Help with french onion soup
I have made french onion soup twice in the past few weeks, and both times the cheese on top has basically fallen apart into pieces under the broiler and refused to brown even a bit. The result is almost curdled . . . not stringy or chewy as it should be. It's like the cheese disintegrates into the soup itself.
I am at a total loss, seeing as how I have made this soup in the past with good results. I can't figure out what happened. I am using the same crocks I have always used. I am using imported gruyere, and shredding it right beforehand. I am using french bread that I toast to ensure it's dry (I used a french baguette both times). I am filling the crocks about 3/4 full, then putting several croutons on top to cover the top (and mound up a bit), then mounding cheese on top of that.
Any ideas? Are my croutons too thin at about 1/2 inch? Is it the quality of the cheese? I think it's happening because the liquid is coming up and saturating the cheese, but I don't know how to prevent this!
I put the broiler on high, oven rack in the middle position, and then pop the crocks into the oven on a rimmed baking sheet. There is a phase where the cheese does look a bit oily, but then it passes through that phase and starts to bubble and brown. In terms of bread, I use a small baguette, cut it into 3/4 inch pieces on a bias, and then use two pieces so the cheese sits on top. To be honest I don't even toast it and that has never been an issue. Picture is attached. I also have a pretty yummy recipe if you want it, just let me know.
re: Cynthia B
Cynthia B - Please do share the recipe - I've never made onion soup - quite frankly I never would for me, but my DS would adore that.

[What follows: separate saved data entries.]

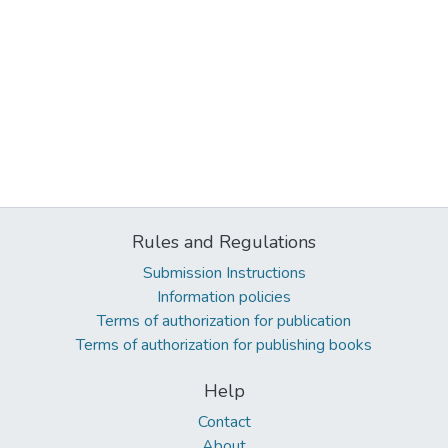
Rules and Regulations
Submission Instructions
Information policies
Terms of authorization for publication
Terms of authorization for publishing books
Help
Contact
About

I remember the 1st time we went to a restaurant and he ordered that as an appetizer and the look on his face. I told him "If they did it right, there's a huge crouton covered w/ cheese at the bottom of that bowl'. And there was . . and he looked at me and rolled his eyes.
My Fench onion soup is full of onions and broth. I put a toasted crouton that fits the bowl perfectly on the bottom. Fill the bowl, then I add the cheese and I mean a lot of cheese. Then I add a crouton sitting on its end poking through the cheese.

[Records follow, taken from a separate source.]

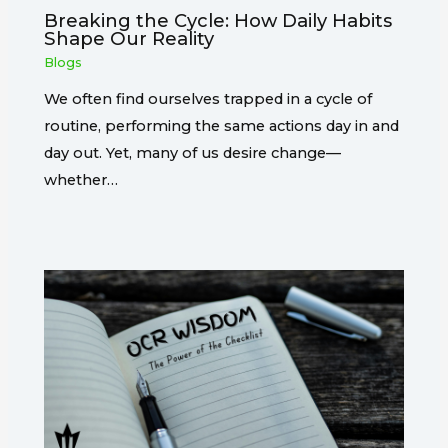
Breaking the Cycle: How Daily Habits
Shape Our Reality
Blogs
We often find ourselves trapped in a cycle of
routine, performing the same actions day in and
day out. Yet, many of us desire change—
whether…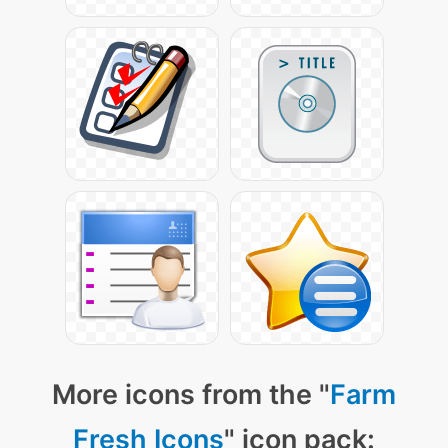
More icons from the "
Farm
Fresh Icons
" icon pack: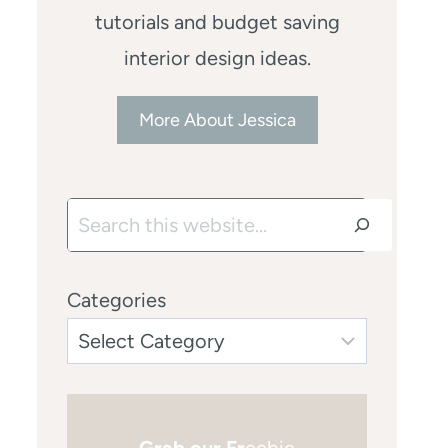
tutorials and budget saving
interior design ideas.
More About Jessica
Search
Categories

I don't use gruyere, sorry I don't care for that cheese. I use a mix of mozz, fontina and monterey. They're great melting cheeses and I love the flavors together and the the tiny bit of stringyness the mozz gives it. Good luck@
ps. put them on a cookie sheet just in case you bubble over. Thanks for your post! Time tomake French Onion Soup!
I wonder if your problem is the croutons; ideally, you'd be floating a thickish chunk of french bread on the soup, and the cheese wouldn't be able to fall in, so to speak.
When you say "mounding up the croutons" it gives me pause, it should be one crouton. As big as the bowl.
Another possibility is that the cheese being piled up on the croutons is making the whole thing kind of tippy-canoe.....maybe it's toppling over in the oven, being cheese-heavy?
My childhood favorite onion soup was in a restaurant in Winnipeg, the Paddock. They sort of wedged a massive slice of bread into the top of the crock, and then melted about a half a pound of swiss cheese over the whole shebang....it was messy as hell, but god, it was good.
How far away is the rack from the broiler? Is the broiler element getting red hot, or is it kinda grey?
It sounds like to me your not leaving it under the broiler long enough. You want the cheese to reach the bubbly melting point. If you don't, it will look like a lumpy glob. Just keep a close eye on it. You can shut the oven door all the way or leave it open just a tad.